Sean’s speech to Daniel in this moment made me nearly tear up. Every word he says feels like I’m speaking to Daniel myself, where he admits to trying his best, making mistakes, and lamenting that he and Daniel might be separated. It created an emotional border that I didn’t want to cross, but had to.
A Heartfelt Ending
After I made my final choice, I watched several minutes of cutscenes unfold. We see Daniel grow up, graduate high school, party with friends, and become a proper adult. We see Sean emerge after 15 years of prison into the sunlight, greeted by Daniel, Layla, and Karen. We see Sean start to readjust with the world. This whole ending arc is surprisingly emotional, one of the rare times that Life is Strange 2 has made me feel the way the original game did.
The final scene involves a wordless montage of Sean and Daniel meeting up, walking through the woods where they once were. Seeing them return to this place reminded me of how long this journey with Life is Strange 2 has been. I have been playing this game off and on for over a year as the episodes have released. Sean and Daniel have gone through hell and back, travelled thousands of miles, and yet we are treated to a peaceful moment where the game wordlessly communicates a nostalgia of which only Life is Strange is capable.

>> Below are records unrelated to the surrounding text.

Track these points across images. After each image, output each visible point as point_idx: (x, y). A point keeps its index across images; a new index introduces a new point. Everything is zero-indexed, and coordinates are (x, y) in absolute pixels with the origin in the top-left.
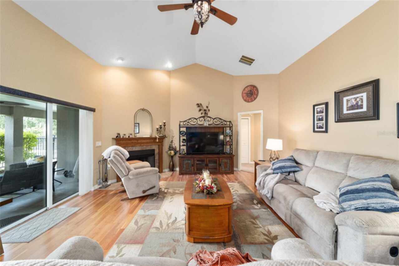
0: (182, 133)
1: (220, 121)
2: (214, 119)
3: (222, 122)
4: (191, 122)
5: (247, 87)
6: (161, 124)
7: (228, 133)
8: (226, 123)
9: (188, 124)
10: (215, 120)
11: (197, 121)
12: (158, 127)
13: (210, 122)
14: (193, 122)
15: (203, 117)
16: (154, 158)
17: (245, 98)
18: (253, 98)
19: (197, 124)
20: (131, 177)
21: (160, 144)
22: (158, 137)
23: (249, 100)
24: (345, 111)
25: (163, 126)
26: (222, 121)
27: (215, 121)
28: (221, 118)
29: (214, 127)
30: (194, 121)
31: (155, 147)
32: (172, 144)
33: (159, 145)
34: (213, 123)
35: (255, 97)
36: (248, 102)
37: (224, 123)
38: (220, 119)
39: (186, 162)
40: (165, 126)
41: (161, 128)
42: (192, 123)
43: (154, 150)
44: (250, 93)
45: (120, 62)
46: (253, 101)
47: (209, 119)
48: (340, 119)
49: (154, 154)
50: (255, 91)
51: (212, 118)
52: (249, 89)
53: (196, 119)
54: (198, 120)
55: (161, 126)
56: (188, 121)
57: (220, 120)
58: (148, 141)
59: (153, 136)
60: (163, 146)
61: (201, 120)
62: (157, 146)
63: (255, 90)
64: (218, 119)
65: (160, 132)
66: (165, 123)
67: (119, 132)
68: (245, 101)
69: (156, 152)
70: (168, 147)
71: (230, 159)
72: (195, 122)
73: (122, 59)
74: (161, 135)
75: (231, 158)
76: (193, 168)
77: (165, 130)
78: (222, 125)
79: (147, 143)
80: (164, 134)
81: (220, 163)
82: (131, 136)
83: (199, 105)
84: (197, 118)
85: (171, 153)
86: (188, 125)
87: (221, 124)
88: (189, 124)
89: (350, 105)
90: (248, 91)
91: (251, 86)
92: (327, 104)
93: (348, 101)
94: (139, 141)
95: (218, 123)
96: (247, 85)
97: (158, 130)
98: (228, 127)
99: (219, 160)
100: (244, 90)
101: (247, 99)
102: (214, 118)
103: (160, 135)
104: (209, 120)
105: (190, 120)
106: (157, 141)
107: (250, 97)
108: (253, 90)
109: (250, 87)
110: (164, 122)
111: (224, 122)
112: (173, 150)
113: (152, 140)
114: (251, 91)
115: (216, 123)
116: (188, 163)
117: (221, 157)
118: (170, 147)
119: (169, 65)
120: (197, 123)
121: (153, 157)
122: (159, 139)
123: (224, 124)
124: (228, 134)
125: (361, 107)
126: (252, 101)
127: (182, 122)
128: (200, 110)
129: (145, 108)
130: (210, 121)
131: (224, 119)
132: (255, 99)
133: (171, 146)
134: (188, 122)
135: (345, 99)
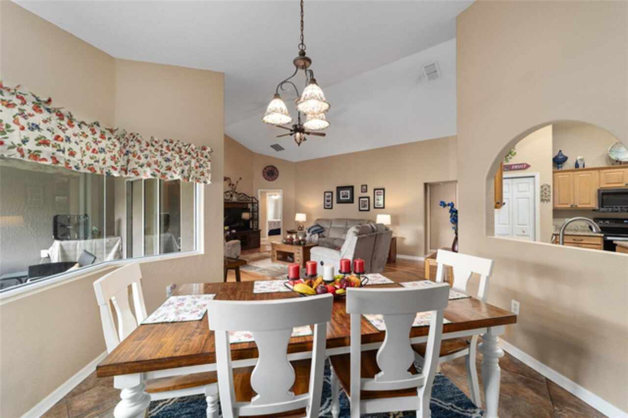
8: (249, 199)
10: (240, 196)
17: (266, 177)
18: (273, 177)
24: (341, 198)
26: (246, 197)
28: (245, 194)
34: (239, 199)
35: (275, 176)
36: (270, 180)
44: (270, 173)
48: (339, 202)
50: (276, 172)
52: (270, 169)
57: (244, 196)
68: (266, 179)
81: (250, 238)
87: (245, 200)
89: (343, 195)
90: (268, 171)
92: (332, 193)
93: (342, 193)
95: (243, 198)
96: (267, 166)
98: (250, 203)
99: (249, 236)
100: (265, 169)
101: (268, 178)
102: (240, 194)
107: (271, 177)
108: (274, 171)
109: (270, 167)
114: (271, 171)
115: (241, 199)
123: (247, 200)
125: (347, 197)
126: (273, 180)
130: (237, 196)
131: (247, 195)
132: (275, 179)
135: (341, 192)
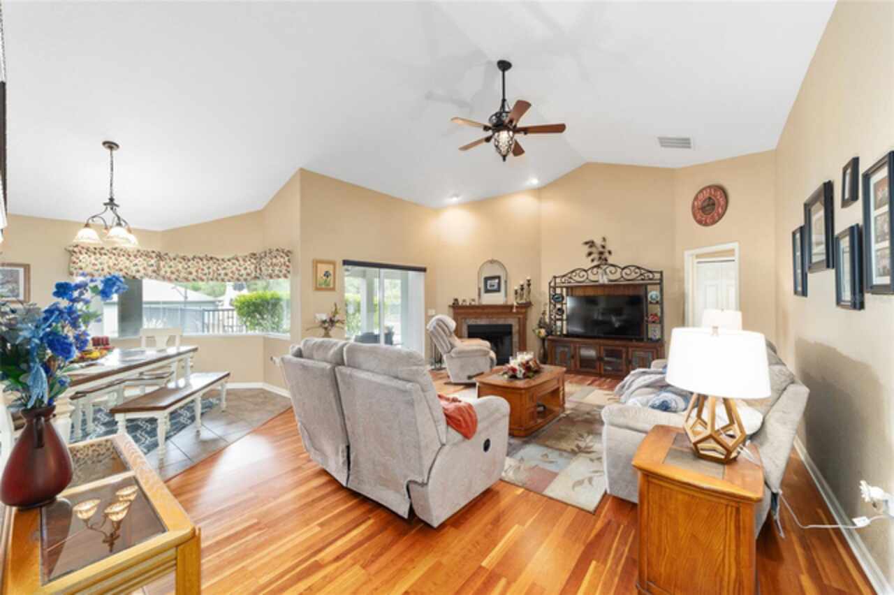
0: (557, 298)
1: (636, 273)
2: (623, 269)
3: (641, 274)
4: (575, 276)
5: (701, 191)
6: (522, 283)
7: (654, 297)
8: (651, 276)
9: (570, 280)
10: (627, 271)
11: (588, 275)
12: (516, 287)
13: (615, 275)
14: (579, 276)
15: (598, 266)
16: (511, 339)
17: (699, 217)
18: (716, 215)
19: (587, 281)
20: (453, 355)
21: (521, 316)
22: (515, 304)
23: (708, 221)
25: (525, 287)
26: (643, 271)
27: (626, 274)
28: (640, 266)
29: (625, 286)
30: (581, 275)
31: (513, 321)
32: (544, 317)
33: (519, 319)
34: (622, 277)
35: (720, 210)
36: (706, 224)
37: (648, 276)
38: (638, 268)
39: (562, 349)
40: (529, 285)
41: (522, 289)
42: (577, 278)
43: (510, 326)
44: (708, 205)
45: (455, 200)
46: (717, 221)
47: (613, 269)
49: (510, 333)
50: (721, 197)
51: (619, 267)
52: (706, 194)
53: (586, 271)
54: (589, 272)
55: (522, 286)
56: (569, 275)
57: (637, 270)
58: (500, 310)
59: (509, 303)
60: (526, 319)
61: (595, 272)
62: (517, 320)
63: (718, 197)
64: (632, 268)
65: (522, 296)
66: (529, 281)
67: (456, 297)
68: (700, 222)
69: (515, 329)
70: (537, 322)
71: (653, 352)
72: (583, 276)
73: (457, 196)
74: (523, 301)
75: (655, 351)
76: (572, 361)
77: (529, 292)
78: (643, 280)
79: (498, 314)
80: (528, 300)
81: (630, 357)
82: (473, 303)
83: (591, 244)
84: (586, 269)
85: (540, 332)
86: (570, 282)
87: (639, 278)
88: (572, 281)
90: (704, 201)
91: (710, 187)
94: (486, 311)
95: (634, 276)
96: (701, 188)
97: (516, 292)
98: (655, 284)
99: (627, 353)
100: (697, 198)
101: (704, 219)
102: (622, 266)
103: (520, 302)
104: (613, 272)
105: (574, 274)
106: (514, 310)
107: (709, 214)
108: (715, 197)
109: (708, 191)
110: (528, 278)
111: (646, 275)
112: (544, 328)
113: (506, 309)
114: (710, 198)
115: (629, 278)
116: (563, 352)
117: (632, 347)
118: (540, 322)
119: (534, 182)
120: (587, 278)
121: (509, 337)
122: (517, 307)
123: (646, 278)
124: (654, 299)
126: (714, 222)
127: (558, 277)
128: (590, 254)
129: (496, 259)
130: (615, 273)
131: (647, 268)
132: (721, 216)
133: (542, 321)
134: (570, 278)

I looked at a final view of the path through the woods and thought about how these brothers must be feeling after 15 years of separation. As an only child, I can’t truly relate to this moment. And yet the game has put me in so many situations where I have protected Daniel that I sort of felt like Sean at the end. I felt like someone who had sacrificed himself so that his brother would have a better chance at life. When I watched the brothers get into separate cars and drive in different directions, I knew that this bond between brothers could never be the same, but that this moment of closure was needed in order for the story to feel complete. In this respect, Life is Strange 2 succeeds tremendously.
This game has four main endings, but seven alternate versions of those endings. The version I have written about represents my first playthrough, which felt perfect for me, and that’s what a choice-based game should aim for.
Sheep Amongst Wolves
I don’t know where the writing team has been for most of Life is Strange 2, but they came out in full force for “Wolves” and its ending. As hard as I have been on the series, I can’t say anything bad about this final episode. When considering the entire package, I’m happy to ignore any minor flaws and focus on this episode’s strengths. This kind of episode is where the series needed to be the whole time.
A good ending is not enough to redeem an entire body of flawed work, but instead of walking away from Life is Strange 2 with a bitter feeling of disappointment and resentment, I am elated to say that this final episode felt like a true payoff. I don’t know what Dontnod has in store for this franchise’s future, but I hope they can learn some lessons from this series and continue on to something truly remarkable once more.